India’s large pool of technical talent positions the country well to help shape the future of artificial intelligence, Google's AI head Jeff Dean has told Moneycontrol.
"India has tremendous technical talent. There is a long tradition of computer science students in India doing amazing things" Dean said at the company's first Research@ event in India held in Bengaluru on February 1.
Dean, who serves as the chief scientist at Google DeepMind and Google Research, said anyone with an interest in computer science is turning their attention to machine learning and what it can do.
India is well represented in this area since the country has many students and industry executives already in the field of machine learning and artificial intelligence, he said. "You see this in contributions to top conferences. There's many people with Indian backgrounds there," he said.
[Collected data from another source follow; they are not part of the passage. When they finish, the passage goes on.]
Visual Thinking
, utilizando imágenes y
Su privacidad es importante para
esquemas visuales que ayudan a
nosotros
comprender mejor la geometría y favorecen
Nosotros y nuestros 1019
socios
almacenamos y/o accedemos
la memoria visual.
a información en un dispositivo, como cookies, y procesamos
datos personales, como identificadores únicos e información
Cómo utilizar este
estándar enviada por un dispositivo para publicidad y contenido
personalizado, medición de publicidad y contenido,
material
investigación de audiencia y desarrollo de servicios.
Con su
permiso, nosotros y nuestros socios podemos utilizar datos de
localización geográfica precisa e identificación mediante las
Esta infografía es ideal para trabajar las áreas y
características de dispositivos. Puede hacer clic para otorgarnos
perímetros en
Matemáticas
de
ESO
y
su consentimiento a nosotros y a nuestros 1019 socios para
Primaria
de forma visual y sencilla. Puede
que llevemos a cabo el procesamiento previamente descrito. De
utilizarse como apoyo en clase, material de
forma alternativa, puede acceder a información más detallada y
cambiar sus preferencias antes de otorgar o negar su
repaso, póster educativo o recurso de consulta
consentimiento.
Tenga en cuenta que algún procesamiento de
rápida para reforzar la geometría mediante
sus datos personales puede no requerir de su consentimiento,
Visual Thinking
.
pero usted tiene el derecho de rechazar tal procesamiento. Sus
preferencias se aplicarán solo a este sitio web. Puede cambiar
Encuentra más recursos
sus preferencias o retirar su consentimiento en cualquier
Dean was the co-lead of Alphabet's Gemini project along with Oriol Vinyals, vice president of research and deep learning lead at Google DeepMind.
Gemini is the first AI model from Alphabet after the merger of its AI research units, DeepMind and Google Brain, into Google DeepMind, led by DeepMind CEO Demis Hassabis.
Also read: Google unveils Gemini, its largest AI model, to take on OpenAI
Gemini has been built from the ground up and is "multimodal" in nature, meaning it can understand and work with different types of information, including text, code, audio, image and video, at the same time. It can also run on everything ranging from mobile devices to data centres.
Dean said the industry needs to move to a more incremental learning system where everyone is continuously working to improve a single AI model
"If we could have a system where everyone was collectively improving the same model, you could incrementally extend the capabilities of the model," he said.
Dean also mentioned that he cares "very deeply" about the ability of AI models to work across many languages.
"One of the efforts I helped encourage was our 1,000 language effort, where we want to make the models that we are training work across the 1,000 most commonly spoken languages in the world," he said.
The initiative was first announced by Google in November 2022.
Dean said it's crucial to make these developing technologies, sometimes launched first in English or a few languages, accessible to speakers of various languages across different communities.
"The more accessible we make these technologies to people, the better off we will be...we will provide access to information in ways that previously have been underserved. That's going to be really important" he said.
Dean noted that many languages don't have much written material but are still heavily spoken by tens of millions of people. "It's a very important problem in India, because there's so many languages spoken in this country," he said.